[Required action]
Return all of the records exactly.

[[ The records, beginning ]]

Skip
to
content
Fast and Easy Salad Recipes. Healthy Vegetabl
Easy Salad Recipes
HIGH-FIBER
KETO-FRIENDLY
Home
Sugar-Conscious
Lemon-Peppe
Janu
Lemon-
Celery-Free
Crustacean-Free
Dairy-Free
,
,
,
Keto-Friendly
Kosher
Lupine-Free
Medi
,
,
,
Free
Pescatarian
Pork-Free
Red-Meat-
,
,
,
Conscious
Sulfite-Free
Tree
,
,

[[ The records, end ]]

[Response]
Skip
to
content
Fast and Easy Salad Recipes. Healthy Vegetabl
Easy Salad Recipes
HIGH-FIBER
KETO-FRIENDLY
Home
Sugar-Conscious
Lemon-Peppe
Janu
Lemon-
Celery-Free
Crustacean-Free
Dairy-Free
,
,
,
Keto-Friendly
Kosher
Lupine-Free
Medi
,
,
,
Free
Pescatarian
Pork-Free
Red-Meat-
,
,
,
Conscious
Sulfite-Free
Tree
,
,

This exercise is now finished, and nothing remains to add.